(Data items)
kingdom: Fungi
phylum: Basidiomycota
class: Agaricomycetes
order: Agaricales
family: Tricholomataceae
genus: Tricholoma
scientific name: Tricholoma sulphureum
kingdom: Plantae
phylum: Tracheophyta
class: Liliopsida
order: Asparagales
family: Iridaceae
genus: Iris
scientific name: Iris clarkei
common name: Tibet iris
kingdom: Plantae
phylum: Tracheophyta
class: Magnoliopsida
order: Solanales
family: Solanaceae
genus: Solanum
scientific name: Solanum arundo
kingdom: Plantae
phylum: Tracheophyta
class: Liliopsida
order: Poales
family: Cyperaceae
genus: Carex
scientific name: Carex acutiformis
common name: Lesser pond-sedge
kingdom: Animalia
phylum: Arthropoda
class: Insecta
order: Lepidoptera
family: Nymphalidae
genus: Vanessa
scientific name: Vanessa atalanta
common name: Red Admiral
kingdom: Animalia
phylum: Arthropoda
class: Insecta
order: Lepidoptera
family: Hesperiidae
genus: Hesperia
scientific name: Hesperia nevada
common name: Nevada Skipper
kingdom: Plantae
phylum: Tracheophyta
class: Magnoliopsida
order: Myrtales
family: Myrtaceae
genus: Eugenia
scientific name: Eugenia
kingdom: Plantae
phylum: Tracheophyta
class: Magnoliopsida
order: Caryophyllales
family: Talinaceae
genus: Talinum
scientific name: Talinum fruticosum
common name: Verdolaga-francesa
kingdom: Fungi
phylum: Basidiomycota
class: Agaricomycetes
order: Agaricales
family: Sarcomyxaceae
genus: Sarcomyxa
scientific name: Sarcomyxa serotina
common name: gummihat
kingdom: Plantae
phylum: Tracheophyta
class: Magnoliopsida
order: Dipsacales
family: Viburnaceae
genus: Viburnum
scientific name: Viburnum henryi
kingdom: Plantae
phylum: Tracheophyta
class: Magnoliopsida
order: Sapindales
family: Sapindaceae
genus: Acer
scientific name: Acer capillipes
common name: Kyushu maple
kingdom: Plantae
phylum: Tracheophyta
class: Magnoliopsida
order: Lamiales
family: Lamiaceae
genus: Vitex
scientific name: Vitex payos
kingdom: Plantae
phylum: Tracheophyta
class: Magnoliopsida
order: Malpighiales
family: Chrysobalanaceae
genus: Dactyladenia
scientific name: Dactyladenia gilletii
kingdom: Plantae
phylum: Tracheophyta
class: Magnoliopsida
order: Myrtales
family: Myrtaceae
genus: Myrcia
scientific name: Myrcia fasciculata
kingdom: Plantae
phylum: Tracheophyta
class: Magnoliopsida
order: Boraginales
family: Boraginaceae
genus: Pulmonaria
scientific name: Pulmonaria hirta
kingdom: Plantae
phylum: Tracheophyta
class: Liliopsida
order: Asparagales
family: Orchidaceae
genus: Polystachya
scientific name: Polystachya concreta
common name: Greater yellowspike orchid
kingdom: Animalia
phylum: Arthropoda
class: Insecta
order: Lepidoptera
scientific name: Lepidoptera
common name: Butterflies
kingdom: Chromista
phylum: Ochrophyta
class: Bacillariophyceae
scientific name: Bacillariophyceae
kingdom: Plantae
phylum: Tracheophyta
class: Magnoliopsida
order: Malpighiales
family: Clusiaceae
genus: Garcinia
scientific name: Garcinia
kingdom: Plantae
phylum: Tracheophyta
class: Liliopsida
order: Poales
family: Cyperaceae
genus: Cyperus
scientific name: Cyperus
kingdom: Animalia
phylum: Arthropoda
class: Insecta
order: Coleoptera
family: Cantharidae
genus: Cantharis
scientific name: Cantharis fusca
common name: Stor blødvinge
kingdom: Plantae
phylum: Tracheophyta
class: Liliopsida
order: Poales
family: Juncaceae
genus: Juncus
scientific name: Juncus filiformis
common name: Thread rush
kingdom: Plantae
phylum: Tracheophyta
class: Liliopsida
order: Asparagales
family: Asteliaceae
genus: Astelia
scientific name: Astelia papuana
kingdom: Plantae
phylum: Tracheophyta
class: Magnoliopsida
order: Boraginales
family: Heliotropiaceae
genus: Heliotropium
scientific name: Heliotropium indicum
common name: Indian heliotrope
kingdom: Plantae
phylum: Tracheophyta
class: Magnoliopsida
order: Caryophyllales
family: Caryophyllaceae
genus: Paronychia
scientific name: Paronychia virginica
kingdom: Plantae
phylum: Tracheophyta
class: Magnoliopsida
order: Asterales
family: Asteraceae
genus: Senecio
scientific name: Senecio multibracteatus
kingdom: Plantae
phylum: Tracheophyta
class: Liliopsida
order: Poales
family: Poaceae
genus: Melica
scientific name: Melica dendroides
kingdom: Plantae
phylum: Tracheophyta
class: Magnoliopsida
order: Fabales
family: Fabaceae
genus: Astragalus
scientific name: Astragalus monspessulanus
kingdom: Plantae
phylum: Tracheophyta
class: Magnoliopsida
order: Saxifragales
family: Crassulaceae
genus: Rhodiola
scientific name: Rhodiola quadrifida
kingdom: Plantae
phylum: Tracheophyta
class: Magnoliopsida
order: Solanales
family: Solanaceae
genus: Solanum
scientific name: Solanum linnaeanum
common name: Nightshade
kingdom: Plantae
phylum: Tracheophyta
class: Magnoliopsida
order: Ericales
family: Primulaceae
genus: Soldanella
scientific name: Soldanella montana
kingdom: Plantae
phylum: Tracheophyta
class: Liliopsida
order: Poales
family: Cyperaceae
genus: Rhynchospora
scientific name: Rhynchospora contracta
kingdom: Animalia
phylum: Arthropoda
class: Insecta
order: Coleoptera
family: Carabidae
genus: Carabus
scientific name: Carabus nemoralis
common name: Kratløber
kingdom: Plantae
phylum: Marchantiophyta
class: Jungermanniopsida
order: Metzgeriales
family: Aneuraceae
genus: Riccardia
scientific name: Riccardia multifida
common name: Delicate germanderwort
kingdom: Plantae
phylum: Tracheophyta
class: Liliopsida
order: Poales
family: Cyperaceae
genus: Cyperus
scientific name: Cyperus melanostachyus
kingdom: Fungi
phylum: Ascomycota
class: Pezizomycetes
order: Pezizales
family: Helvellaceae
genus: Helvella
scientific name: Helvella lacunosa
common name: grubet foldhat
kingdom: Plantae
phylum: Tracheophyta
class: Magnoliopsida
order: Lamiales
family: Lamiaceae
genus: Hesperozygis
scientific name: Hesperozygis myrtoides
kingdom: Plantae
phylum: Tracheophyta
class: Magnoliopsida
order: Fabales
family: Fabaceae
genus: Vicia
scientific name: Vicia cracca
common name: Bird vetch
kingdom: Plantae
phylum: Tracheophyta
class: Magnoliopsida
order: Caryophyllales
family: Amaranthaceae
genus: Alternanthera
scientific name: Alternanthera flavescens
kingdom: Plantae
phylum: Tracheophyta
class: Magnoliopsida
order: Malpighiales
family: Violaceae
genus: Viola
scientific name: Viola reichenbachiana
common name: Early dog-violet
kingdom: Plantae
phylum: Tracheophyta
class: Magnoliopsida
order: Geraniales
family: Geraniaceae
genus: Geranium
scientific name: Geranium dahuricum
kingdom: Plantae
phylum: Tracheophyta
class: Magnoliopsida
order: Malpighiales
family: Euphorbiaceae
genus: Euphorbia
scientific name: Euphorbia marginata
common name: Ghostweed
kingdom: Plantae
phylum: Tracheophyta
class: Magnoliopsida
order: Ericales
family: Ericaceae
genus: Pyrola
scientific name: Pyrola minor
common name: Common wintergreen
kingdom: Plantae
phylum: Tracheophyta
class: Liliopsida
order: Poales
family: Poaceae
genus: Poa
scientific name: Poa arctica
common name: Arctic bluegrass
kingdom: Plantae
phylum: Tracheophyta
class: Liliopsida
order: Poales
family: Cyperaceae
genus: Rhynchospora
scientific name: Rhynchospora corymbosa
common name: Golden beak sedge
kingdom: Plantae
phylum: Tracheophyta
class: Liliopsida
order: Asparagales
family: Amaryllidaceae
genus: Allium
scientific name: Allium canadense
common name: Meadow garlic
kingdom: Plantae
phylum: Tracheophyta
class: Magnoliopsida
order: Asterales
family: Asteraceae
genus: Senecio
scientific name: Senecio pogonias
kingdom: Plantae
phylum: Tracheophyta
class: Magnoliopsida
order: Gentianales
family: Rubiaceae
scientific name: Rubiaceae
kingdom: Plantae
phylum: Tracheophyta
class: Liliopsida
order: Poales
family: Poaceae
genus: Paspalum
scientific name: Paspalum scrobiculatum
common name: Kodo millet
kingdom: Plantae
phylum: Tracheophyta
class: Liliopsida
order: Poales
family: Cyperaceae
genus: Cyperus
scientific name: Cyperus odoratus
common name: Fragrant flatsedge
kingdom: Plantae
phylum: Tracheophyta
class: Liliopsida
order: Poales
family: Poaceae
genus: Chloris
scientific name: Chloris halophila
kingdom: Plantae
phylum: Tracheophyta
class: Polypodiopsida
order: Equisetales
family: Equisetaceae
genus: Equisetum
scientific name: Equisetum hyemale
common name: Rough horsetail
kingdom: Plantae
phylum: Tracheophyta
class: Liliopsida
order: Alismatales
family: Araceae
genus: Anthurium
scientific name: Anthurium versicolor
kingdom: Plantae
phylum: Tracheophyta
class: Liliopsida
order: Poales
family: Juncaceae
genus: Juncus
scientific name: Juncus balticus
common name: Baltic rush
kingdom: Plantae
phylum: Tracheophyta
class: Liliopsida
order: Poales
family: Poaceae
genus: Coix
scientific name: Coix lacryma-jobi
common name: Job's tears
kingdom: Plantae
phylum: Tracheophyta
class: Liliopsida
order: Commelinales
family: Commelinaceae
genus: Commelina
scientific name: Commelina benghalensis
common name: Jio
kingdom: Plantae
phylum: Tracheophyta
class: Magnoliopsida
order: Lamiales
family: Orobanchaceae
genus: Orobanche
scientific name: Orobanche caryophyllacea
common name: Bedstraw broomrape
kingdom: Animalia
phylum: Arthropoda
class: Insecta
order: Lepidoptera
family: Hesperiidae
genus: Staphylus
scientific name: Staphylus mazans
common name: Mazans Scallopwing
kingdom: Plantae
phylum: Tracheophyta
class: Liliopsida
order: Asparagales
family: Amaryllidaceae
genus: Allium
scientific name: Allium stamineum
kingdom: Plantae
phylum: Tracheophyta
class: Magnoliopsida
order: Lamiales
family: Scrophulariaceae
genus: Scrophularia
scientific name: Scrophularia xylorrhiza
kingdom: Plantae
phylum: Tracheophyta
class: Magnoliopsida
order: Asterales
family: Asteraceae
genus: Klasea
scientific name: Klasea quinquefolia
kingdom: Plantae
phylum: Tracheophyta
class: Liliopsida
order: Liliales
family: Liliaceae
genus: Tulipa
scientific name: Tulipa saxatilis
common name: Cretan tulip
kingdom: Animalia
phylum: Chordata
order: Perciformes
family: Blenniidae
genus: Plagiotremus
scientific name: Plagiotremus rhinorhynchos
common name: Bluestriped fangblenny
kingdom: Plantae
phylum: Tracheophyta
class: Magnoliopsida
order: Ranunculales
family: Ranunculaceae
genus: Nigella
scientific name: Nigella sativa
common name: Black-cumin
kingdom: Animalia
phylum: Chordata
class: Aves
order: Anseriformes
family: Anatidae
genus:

• **Task requirements**: Can you copy, character for character, every line from the one with "scientific name: Geranium dahuricum" up to and including the one with "genus: Paspalum"?

• **Task answer**:
scientific name: Geranium dahuricum
kingdom: Plantae
phylum: Tracheophyta
class: Magnoliopsida
order: Malpighiales
family: Euphorbiaceae
genus: Euphorbia
scientific name: Euphorbia marginata
common name: Ghostweed
kingdom: Plantae
phylum: Tracheophyta
class: Magnoliopsida
order: Ericales
family: Ericaceae
genus: Pyrola
scientific name: Pyrola minor
common name: Common wintergreen
kingdom: Plantae
phylum: Tracheophyta
class: Liliopsida
order: Poales
family: Poaceae
genus: Poa
scientific name: Poa arctica
common name: Arctic bluegrass
kingdom: Plantae
phylum: Tracheophyta
class: Liliopsida
order: Poales
family: Cyperaceae
genus: Rhynchospora
scientific name: Rhynchospora corymbosa
common name: Golden beak sedge
kingdom: Plantae
phylum: Tracheophyta
class: Liliopsida
order: Asparagales
family: Amaryllidaceae
genus: Allium
scientific name: Allium canadense
common name: Meadow garlic
kingdom: Plantae
phylum: Tracheophyta
class: Magnoliopsida
order: Asterales
family: Asteraceae
genus: Senecio
scientific name: Senecio pogonias
kingdom: Plantae
phylum: Tracheophyta
class: Magnoliopsida
order: Gentianales
family: Rubiaceae
scientific name: Rubiaceae
kingdom: Plantae
phylum: Tracheophyta
class: Liliopsida
order: Poales
family: Poaceae
genus: Paspalum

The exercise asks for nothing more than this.